Somos uma freguesia que tem crescido, com mais postos de trabalho a aparecerem. Temos bons infantários, uma estação do comboio, autocarros em quantidade, estamos perto da cidade e ainda se vive aqui com calma. Acho que devem vir para cá viver e trabalhar. Agrada-me ver a plataforma logística a avançar. É sinal de desenvolvimento para a terra, vai criar postos de trabalho e ao fazê-lo vai desenvolver a união. Já a segurança da estação de comboios é um assunto que está a ser tratado com o presidente da câmara e os responsáveis da estação para se encontrar uma solução. Gostava de ver a estação a funcionar a cem por cento, porque temos ali a zona logística e será através dela que muita gente vai chegar para trabalhar.

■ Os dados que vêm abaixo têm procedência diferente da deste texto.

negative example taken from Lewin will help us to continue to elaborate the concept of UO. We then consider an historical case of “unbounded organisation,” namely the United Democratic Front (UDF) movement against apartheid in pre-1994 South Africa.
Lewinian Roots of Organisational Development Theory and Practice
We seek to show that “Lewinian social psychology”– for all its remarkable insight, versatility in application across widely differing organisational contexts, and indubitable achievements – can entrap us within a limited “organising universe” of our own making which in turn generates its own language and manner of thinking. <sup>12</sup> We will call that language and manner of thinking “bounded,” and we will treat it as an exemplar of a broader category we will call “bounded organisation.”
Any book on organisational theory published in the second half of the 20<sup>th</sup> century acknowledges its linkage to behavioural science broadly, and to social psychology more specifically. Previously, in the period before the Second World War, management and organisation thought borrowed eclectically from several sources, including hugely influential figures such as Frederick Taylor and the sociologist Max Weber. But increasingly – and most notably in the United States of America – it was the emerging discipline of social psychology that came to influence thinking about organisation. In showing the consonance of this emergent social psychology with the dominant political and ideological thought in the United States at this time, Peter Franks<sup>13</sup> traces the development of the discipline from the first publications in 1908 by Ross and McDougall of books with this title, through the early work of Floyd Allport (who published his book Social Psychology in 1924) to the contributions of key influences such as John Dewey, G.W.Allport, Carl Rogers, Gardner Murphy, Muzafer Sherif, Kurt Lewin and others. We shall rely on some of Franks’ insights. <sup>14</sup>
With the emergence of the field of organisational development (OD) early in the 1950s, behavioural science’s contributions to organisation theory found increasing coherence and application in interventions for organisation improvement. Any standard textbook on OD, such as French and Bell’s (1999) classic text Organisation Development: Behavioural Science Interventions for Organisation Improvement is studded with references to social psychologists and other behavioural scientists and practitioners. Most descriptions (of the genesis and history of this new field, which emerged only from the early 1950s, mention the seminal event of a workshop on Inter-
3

É frustrante nunca se ter conseguido resolver o problema do futuro quartel da GNR da Castanheira. Ao fim de todo este tempo continuamos a falar dele e é super importante. Já está na altura de se investir num novo quartel para a GNR e dar mais condições aos militares que ali prestam serviço. Andamos sempre a forçar e a tentar que avance, porque já estive no quartel antigo e conheço as condições em que eles trabalham.
Gostava de deixar no final do mandato o centro de saúde a funcionar a cem por cento. Chegam-me problemas com a falta de médicos e gostava de ter um centro de saúde mais bem equipado e com mais médicos. O centro de saúde até é um bom edifício, o que falta é ter médicos. Daqui por um ano gostava que esse fosse um dos problemas resolvidos porque a saúde é extremamente importante. O que me tira o sono é conseguir fazer o trabalho com os poucos trabalhadores que tenho e em condições. Ser presidente de junta é conseguir fazer milagres todos os dias com o pouco que se tem. E nós aqui tentamos fazê-los todos os dias. Não gosto de injustiças nem de mentiras. Isso tira-me do sério.
Vivo o dia-a-dia e tenho uma base familiar muito boa. Quero ter saúde, felicidade e o resto vem por acréscimo. É muito difícil falar de mim. Vejo-me como uma pessoa que quando assume um compromisso gosta de o levar até ao fim e ter a consciência tranquila de que o que faço é da melhor forma possível que sei fazer e quero fazer. Estou imbuída num espírito de missão e quero continuar a fazer o meu melhor até final do mandato. Ainda não decidi qual será o meu futuro autárquico.